# ivy farm AKA the doctors house



## tigger2013 (Mar 2, 2013)

Built in an Elizabethan style and abandoned mid to late 1990's and is now just left to rot just a shame as this would make a beautiful home.




The front of the house.




The gate with the only identiication to its name.
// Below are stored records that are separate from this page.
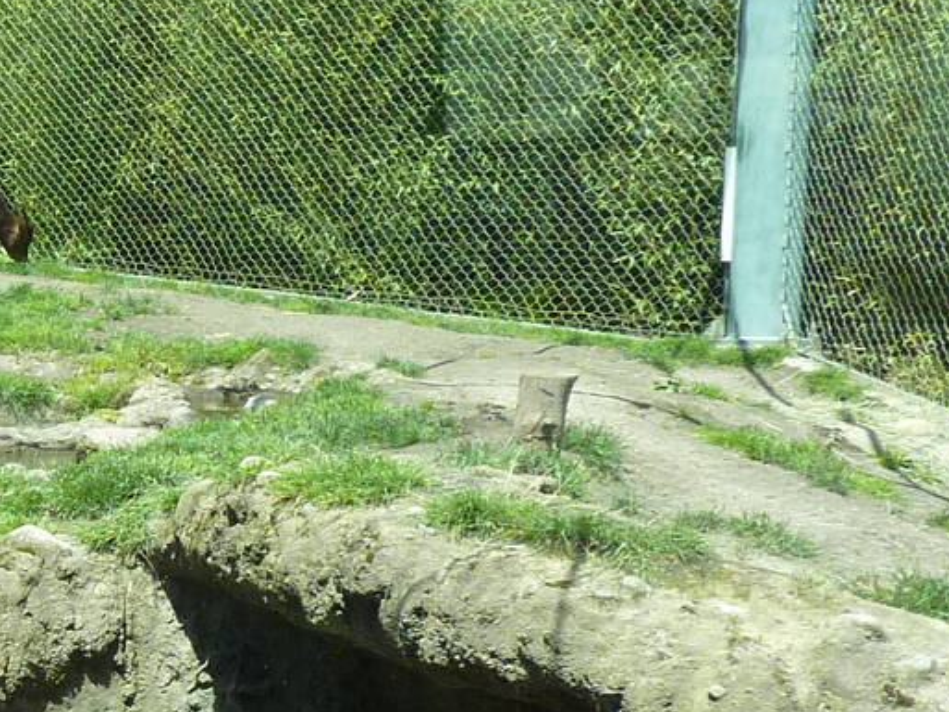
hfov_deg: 21.9
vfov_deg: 18.7
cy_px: 584
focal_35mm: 78
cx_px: -357
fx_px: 2139
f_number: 3.3
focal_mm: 4.1
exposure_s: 1/500
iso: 160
Wish id taken my trunks lol.












Anyone fancy a kip!!




The rear of the house.




Lovely roof beams.




And finally if only she could talk i bet she could tell a ew storys.

Thanke for looking.​


----------



## PROJ3CTM4YH3M (Mar 2, 2013)

Nice little spot this


----------



## urban phantom (Mar 2, 2013)

Very nice thanks for sharing


----------



## rectory-rat (Mar 2, 2013)

Nice shots, thanks 

Anyone know what the car is in the 5th pic - I rather like it  

~RR


----------



## tigger2013 (Mar 2, 2013)

rectory-rat said:


> Nice shots, thanks
> 
> Anyone know what the car is in the 5th pic - I rather like it
> 
> ~RR



Its in the rear garden can't miss it TBH


----------



## Mars Lander (Mar 3, 2013)

looks a cracker keep meaning to go here, but we ran out time at other places near it, thanks for sharing


----------



## flyboys90 (Mar 3, 2013)

I,m suprised its still standing,thanks for sharing.


----------



## Simon_sanigar (Mar 3, 2013)

Great set of pictures, love the rare of the house.


----------



## banshee (Mar 3, 2013)

rectory-rat said:


> Nice shots, thanks
> 
> Anyone know what the car is in the 5th pic - I rather like it
> 
> ~RR



stretching it a bit to call it a car looks like it was something very nice at one time.i'm trying to find out what it used to be too


----------



## silver surfer (Mar 4, 2013)

banshee said:


> stretching it a bit to call it a car looks like it was something very nice at one time.i'm trying to find out what it used to be too



think it could be a very old tvr or a marcos !


----------



## demon-pap (Mar 4, 2013)

looks a decent visit pass it all the time and keep meaning to call, will deffo have to make a trp here.


----------



## TeeJF (Mar 4, 2013)

What a crying shame to see such a lovely house falling down. B*mmer.


----------



## tigger2013 (Mar 4, 2013)

i was speaking with the guy who lives in long barn at the rear and he said its for sale on offers


----------